3 Steps to overcome the fear and ride the opportunity of change
When Covid19 infection first emerged and started spreading around the world, none of us knew how to react to this situation. World Health Organization (WHO), scientists, governments, and authorities took the front of this news. The news channel flashed news globally with two KEY big messages:
These facts as presented by the authorities had initiated the beginning of this mental experience called Paranoia. Paranoid is a mental state in which a person feels fear of being attacked and there is an unknown element of a scare, anxiety, and uncertainty that may happen next.
This is when the setting of Paranoid started, we all felt the fear of getting infected when none of us were infected then.
The fear of unknown disease which may infect me, my parents, kids, and elders in our families and we may not get adequate treatment to survive through this. Not being infected, but almost had a feeling that we may contract it easily is setting of mild to moderate paranoid state of mind. For the authorities, it rather seemed justified to flash such news, aiming to protect and prevent people from getting sick. However, the news was disclosed in a disproportionate manner and pre-emptively exaggerated call of action towards prevention from disease. There is significant literature out there that establishes, how fear and paranoia can trigger a stress response in our bodies and impact our physical, psychological, and emotional wellbeing. This was the setting of a new psychological disorder linked to anxiety, grief, and uncertainty.
Next, WHO requested the governments to impose a flat embargo calling it “social isolation”- which meant that people must limit their physical movement and confine themselves to their homes? Now, isolating healthy individuals can have serious psychological and physical health consequences and even worse, if the individual’s time frame of isolation is not informed. Imposing social isolation or a lockdown –“I don’t want to go out” vs “You can go out” has two very different outcomes. The later one, makes us sweat under our skin but we can’t do anything about it.

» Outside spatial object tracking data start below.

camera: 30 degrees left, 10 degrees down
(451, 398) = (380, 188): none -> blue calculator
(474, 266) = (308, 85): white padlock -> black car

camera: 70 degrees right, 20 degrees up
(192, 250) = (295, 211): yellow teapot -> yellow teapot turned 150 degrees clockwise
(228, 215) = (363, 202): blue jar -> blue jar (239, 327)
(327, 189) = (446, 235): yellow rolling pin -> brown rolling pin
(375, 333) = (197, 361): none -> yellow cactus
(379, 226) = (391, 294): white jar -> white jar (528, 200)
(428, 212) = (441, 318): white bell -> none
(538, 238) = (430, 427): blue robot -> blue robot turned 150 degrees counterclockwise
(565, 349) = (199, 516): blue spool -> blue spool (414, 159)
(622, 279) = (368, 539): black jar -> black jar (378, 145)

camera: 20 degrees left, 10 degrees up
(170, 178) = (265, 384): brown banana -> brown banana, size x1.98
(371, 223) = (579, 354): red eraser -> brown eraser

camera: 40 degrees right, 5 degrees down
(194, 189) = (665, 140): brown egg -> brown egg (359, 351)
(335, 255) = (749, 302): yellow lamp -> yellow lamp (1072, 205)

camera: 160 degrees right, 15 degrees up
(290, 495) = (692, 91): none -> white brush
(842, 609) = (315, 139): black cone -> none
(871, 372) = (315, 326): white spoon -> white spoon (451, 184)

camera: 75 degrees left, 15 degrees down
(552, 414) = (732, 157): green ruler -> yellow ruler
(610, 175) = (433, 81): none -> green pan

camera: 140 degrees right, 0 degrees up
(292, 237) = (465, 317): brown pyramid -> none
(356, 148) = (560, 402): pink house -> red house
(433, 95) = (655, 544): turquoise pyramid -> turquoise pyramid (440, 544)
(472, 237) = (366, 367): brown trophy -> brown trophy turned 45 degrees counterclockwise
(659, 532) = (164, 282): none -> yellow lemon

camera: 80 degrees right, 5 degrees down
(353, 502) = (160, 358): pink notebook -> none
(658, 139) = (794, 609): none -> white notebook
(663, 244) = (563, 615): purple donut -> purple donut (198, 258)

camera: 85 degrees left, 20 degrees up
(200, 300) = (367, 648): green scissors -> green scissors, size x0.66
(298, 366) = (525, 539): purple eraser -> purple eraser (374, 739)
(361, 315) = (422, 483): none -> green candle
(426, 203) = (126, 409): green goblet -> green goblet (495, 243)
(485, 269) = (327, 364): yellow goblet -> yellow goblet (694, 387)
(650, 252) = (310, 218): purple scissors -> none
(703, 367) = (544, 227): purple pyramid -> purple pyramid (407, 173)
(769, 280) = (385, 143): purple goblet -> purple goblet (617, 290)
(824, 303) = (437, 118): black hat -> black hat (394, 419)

Living in an environment of fear and uncertainty for a prolonged period can lead to the development of a hyper-vigilant state.
Hyper-vigilant states are seen in ex-prisoners, with elevated levels of anxiety. Now, there isn’t epidemiological evidence to certainly say, how healthy people would psychologically end up feeling if they are put in long term lockdown situations in a contagion situation like corona pandemic. But, we do know social isolation has serious consequences on neurological and behavioral health. This becomes even of a greater threat, as modern populations before corona pandemic have increasingly been overfed, have sedentary lifestyles, sunlight-deficient, sleep-deprived, and digitally consumed. Isolation, without giving them alternatives means an increase in the levels of psychological and physical ailments.
Few weeks after the lockdown was imposed, the disastrous effects of social isolation on our physical, mental, and emotional health started to surface. As seen in the illustration below, the families with multiple workers at home (marginalized communities) who are also daily wagers and living at the brink of poverty line were the hardest hit. This is the beginning of a complex multi crisis situation; which includes financial crises, health crises, relationship conflict, and emotional down-regulation. Local and International widespread bankruptcies, extended job losses, and system-wide financial strains have created substantial uncertainty about its impact on people’s lives and livelihoods. The developed countries with advanced economies and developing economies with emerging markets both are now in an economic recession. People hold great pessimism towards the government and its policies, and are angry and retaliating towards them.